This depressed performance was on the back of weakening revenues due declining sales volumes. The group’s revenue declined by 25 percent to $34 million from $45, 2 million driven by decrease in sales volumes.
Gross profit declined by 24 percent mainly driven by the decline in revenue. Giving a briefing of the company’s full year results this morning, finance director Mr Lucas Fransisco attributed the weaker performance to low demand during the period.
“Volume decline was attributable to weak consumer demand due to weak macro-economic performance,” he said.
He however noted that Dunhill volume grew 7, 2 percent compared to the previous year was “off a small but growing consumer base.”
Manage said selling and marketing costs rose 9 percent due to marketing activities the company ran to defend sales volumes.
Administrative expenses declined by 3 percent as a result of the annualized benefits of the staff rationalization that happened in 2015 and reduction on management fees
Other Income decreased 42 percent driven by 2015 once off property sale. And operating profit decreased by 43 percent.

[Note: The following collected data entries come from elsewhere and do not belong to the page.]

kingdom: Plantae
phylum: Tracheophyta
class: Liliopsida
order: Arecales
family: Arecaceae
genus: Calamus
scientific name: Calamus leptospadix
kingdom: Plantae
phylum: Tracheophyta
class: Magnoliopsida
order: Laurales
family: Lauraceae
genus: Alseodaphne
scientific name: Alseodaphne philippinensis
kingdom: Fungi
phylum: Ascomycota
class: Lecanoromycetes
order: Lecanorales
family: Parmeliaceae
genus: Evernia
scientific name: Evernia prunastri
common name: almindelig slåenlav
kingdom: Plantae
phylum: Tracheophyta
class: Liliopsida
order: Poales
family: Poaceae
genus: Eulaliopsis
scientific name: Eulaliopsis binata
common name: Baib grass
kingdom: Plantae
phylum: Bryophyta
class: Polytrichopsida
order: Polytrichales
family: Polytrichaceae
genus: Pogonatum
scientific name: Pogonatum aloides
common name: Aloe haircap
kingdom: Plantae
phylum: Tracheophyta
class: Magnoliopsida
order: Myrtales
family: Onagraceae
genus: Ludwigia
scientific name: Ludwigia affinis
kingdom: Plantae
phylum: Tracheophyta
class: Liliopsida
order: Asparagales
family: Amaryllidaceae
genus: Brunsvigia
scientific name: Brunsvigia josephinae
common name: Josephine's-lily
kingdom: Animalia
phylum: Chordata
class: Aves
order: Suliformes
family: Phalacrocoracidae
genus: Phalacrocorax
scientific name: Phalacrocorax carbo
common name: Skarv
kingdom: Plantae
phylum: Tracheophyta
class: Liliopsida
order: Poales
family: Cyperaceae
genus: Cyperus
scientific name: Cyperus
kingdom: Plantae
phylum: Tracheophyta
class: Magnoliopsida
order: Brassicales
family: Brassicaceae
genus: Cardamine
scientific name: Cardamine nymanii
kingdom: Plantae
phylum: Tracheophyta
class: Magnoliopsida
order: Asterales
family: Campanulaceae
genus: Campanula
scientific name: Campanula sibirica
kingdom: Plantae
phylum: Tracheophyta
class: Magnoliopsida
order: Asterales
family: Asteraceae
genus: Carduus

The group said inventory reduced by $1,2 million driven by change in leaf purchasing cycle, while trade and other receivables reduced by $3,6 million impacted by the property sales proceeds which were received in 2016 and improved debtors collections.
Net cash generated from operations decreased by $1,9 million, a development management attributed to low profitability which was offset by a decrease in working capital driven by lower stocks, debtors and increase in payables.
The group said net cash utilised in investment activities declined by $0,4 million due to lower CAPEX. Going forward, the group’s managing director Ms Clara Mlambo said the business will keep focusing on its key strategic leadership pillars to grow volumes and deliver value in the current financial year.
She said BAT Zimbabwe supports Government’s position to maintain excise, at the current rate as this allows pricing stability and volume recovery.